### EXERCISE PROMPT
Pictures do not belong in the copy. Return all of the entries exactly.

### MATERIAL PROVIDED
'''

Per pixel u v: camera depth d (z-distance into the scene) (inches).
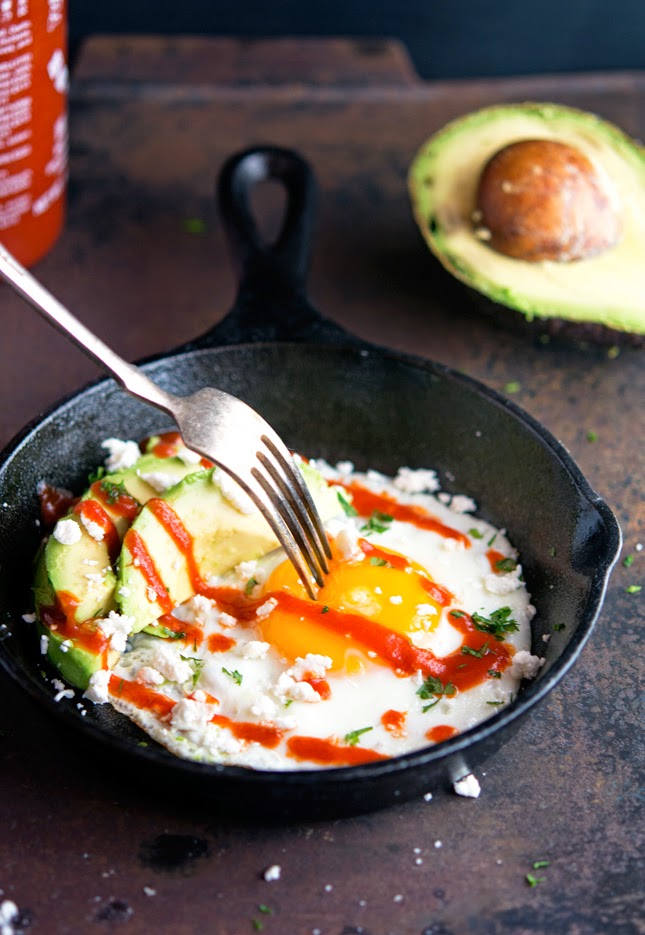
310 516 21.2
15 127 24.8
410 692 20.6
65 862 19.8
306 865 19.8
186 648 21.0
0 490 21.3
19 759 20.7
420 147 30.3
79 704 20.6
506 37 39.8
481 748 19.2
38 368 25.6
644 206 25.8
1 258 20.6
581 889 19.7
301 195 25.1
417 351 26.2
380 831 20.1
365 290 27.3
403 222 28.7
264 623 21.0
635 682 21.7
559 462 21.7
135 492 21.6
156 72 31.4
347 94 31.3
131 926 19.3
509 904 19.6
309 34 39.0
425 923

'''

### WRITTEN REPLY
Per pixel u v: camera depth d (z-distance into the scene) (inches).
310 516 21.2
15 127 24.8
410 692 20.6
65 862 19.8
306 865 19.8
186 648 21.0
0 490 21.3
19 759 20.7
420 147 30.3
79 704 20.6
506 37 39.8
481 748 19.2
38 368 25.6
644 206 25.8
1 258 20.6
581 889 19.7
301 195 25.1
417 351 26.2
380 831 20.1
365 290 27.3
403 222 28.7
264 623 21.0
635 682 21.7
559 462 21.7
135 492 21.6
156 72 31.4
347 94 31.3
131 926 19.3
509 904 19.6
309 34 39.0
425 923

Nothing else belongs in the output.